Toni Collette deserves success
To see Toni Collette in 1994’s Muriel’s Wedding was to fall in love with her. As the lonely, overweight, ABBA-obsessed girl who blossomed into a woman without giving up her ideals, Collette gave the ugly-duckling tale so much heart and humor, it didn’t matter one whit that the movie was pure formula.
The film became an international hit and gave the Australian actress, who was still a relative newcomer and had gained 40 pounds for the role, a huge career boost. But instead of capitalizing on her sudden fame, Collette decided to bide her time.
”It’s funny, because I was just having fun when we made Muriel’s Wedding,” she says. “I didn’t know what that film was going to do for me. But when the offers started coming in, they were all for characters in the same vein. And there was something in me that wanted to wait and play different roles instead.
”I left school when I was 16 because I wanted to act, and then I left drama school because I realized acting wasn’t something you could learn: You just had to jump in and start doing it,” she says. ‘And then to decide not to take any roles after Muriel’s Wedding even though I didn’t even have a career — I just look back at myself then and think `What a cheeky little upstart!’ I mean, how big were my balls?”
Obviously, Collette’s instincts proved right. In The Night Listener, which opens today, Collette adds to her growing roster of memorable screen characters by playing Donna, the adoptive mother of a 14-year-old boy who forms an unusual bond with a radio talk show host (played by Robin Williams).

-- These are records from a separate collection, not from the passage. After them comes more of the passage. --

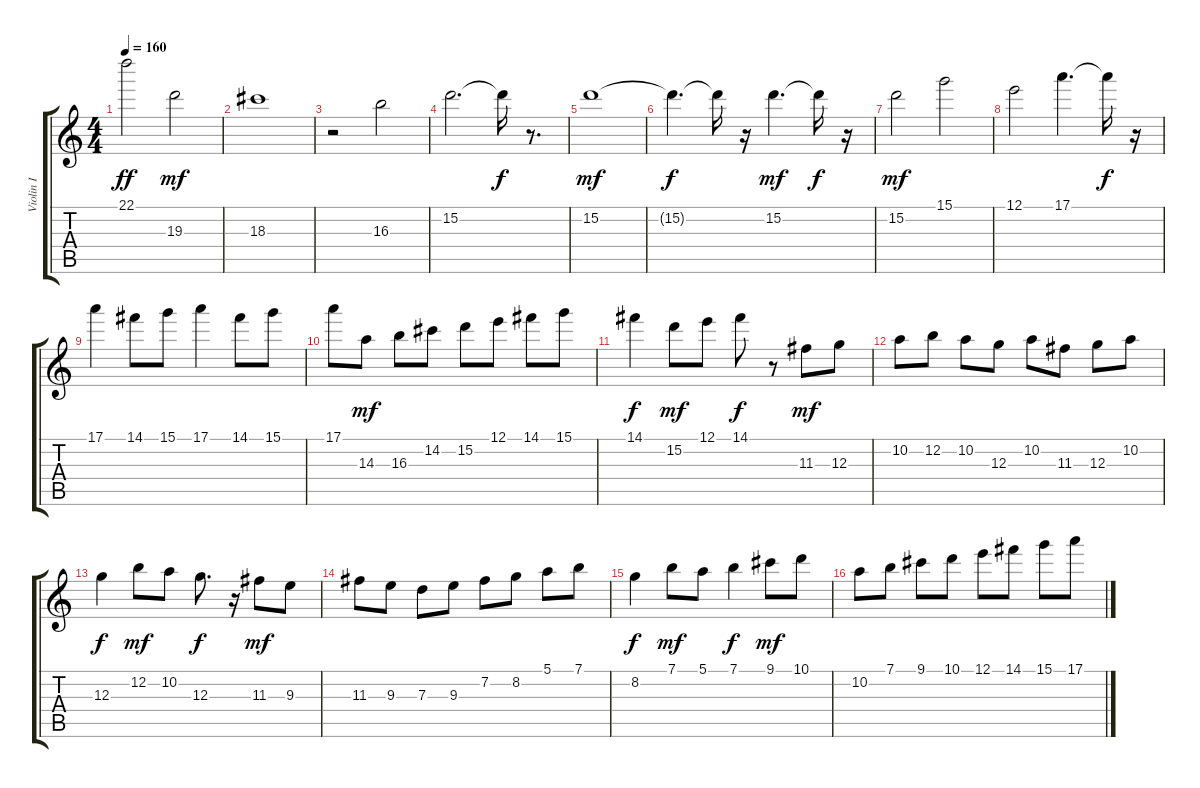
\track ("Violin I" "Violin I") {instrument acousticguitarnylon}
\staff {score tabs}
\tuning (E4 B3 G3 D3 A2 E2) {hide}
\ts (4 4)
\tempo 160
\clef g2
\ks c
22.1.2{dy ff} 19.3.2{dy mf} |
18.3.1 |
r.2 16.3.2 |
15.2.2{d} 15.2{t}.16{dy f} r.8{d} |
15.2.1{dy mf} |
15.2{t}.4{d dy f} 15.2{t}.16 r.16 15.2.4{d dy mf} 15.2{t}.16{dy f} r.16 |
15.2.2{dy mf} 15.1.2 |
12.1.2 17.1.4{d} 17.1{t}.16{dy f} r.16 |
17.1.4 14.1.8 15.1.8 17.1.4 14.1.8 15.1.8 |
17.1.8 14.3.8{dy mf} 16.3.8 14.2.8 15.2.8 12.1.8 14.1.8 15.1.8 |
14.1.4{dy f} 15.2.8{dy mf} 12.1.8 14.1.8{dy f} r.8 11.3.8{dy mf} 12.3.8 |
10.2.8 12.2.8 10.2.8 12.3.8 10.2.8 11.3.8 12.3.8 10.2.8 |
12.3.4{dy f} 12.2.8{dy mf} 10.2.8 12.3.8{d dy f} r.16 11.3.8{dy mf} 9.3.8 |
11.3.8 9.3.8 7.3.8 9.3.8 7.2.8 8.2.8 5.1.8 7.1.8 |
8.2.4{dy f} 7.1.8{dy mf} 5.1.8 7.1.4{dy f} 9.1.8{dy mf} 10.1.8 |
10.2.8 7.1.8 9.1.8 10.1.8 12.1.8 14.1.8 15.1.8 17.1.8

Collette is also part of the ensemble cast of Little Miss Sunshine (opening Aug. 18), playing the mother of a little girl en route to a beauty pageant. Although both characters are mothers, they couldn’t be more drastically different, and the same goes for the rest of the roles Collette has played, be it Cameron Diaz’s envious sister in In Her Shoes, the geologist stranded in the Australian outback in Japanese Story, or the housewife who shares a sole, enigmatic kiss with Julianne Moore in The Hours.
”So many people have complimented me on that role from The Hours, and it’s so weird, because I’m only on screen for a few minutes,” Collette, 33, says. “But it doesn’t matter to me how big or small my part is. I just try to imbue every character I play with a sense of an entire life, beyond whatever number of lines they might have.”
Although she doesn’t command a Julia Roberts-sized salary, Collette has earned Hollywood’s respect while maintaining her home base in her native Sydney. Today, she says, most of the roles she plays are offered to her by directors eager to work with her, although directors don’t always get their way.
While appearing on Broadway’s The Wild Party in 2000, Collette says she got a visit from writer-director Rob Marshall, who was preparing to adapt the Bob Fosse musical Chicago for the screen.
‘He told me, `We’re doing this for you, so please don’t take any other roles because you have to do this.’ But when it came time to actually cast the film, they said, `We’re going to put you down on tape, but it’s just a formality.’
‘While I was doing Wild Party, I turned down Bridget Jones’ Diary, because I didn’t know when Wild Party was going to close. And that movie was a huge success for Renée Zellweger, and Harvey Weinstein was producing Chicago, and he was keen for her to do it. And that’s the way it went.” But Collette says she isn’t the slightest bit disgruntled about having lost the part.
“Because I wasn’t making the movie, I flew home after Wild Party closed and ended up meeting my now-husband [musician Dave Galafassi]. So I think your experiences in life happen for good reason. You get what you’re meant to have.”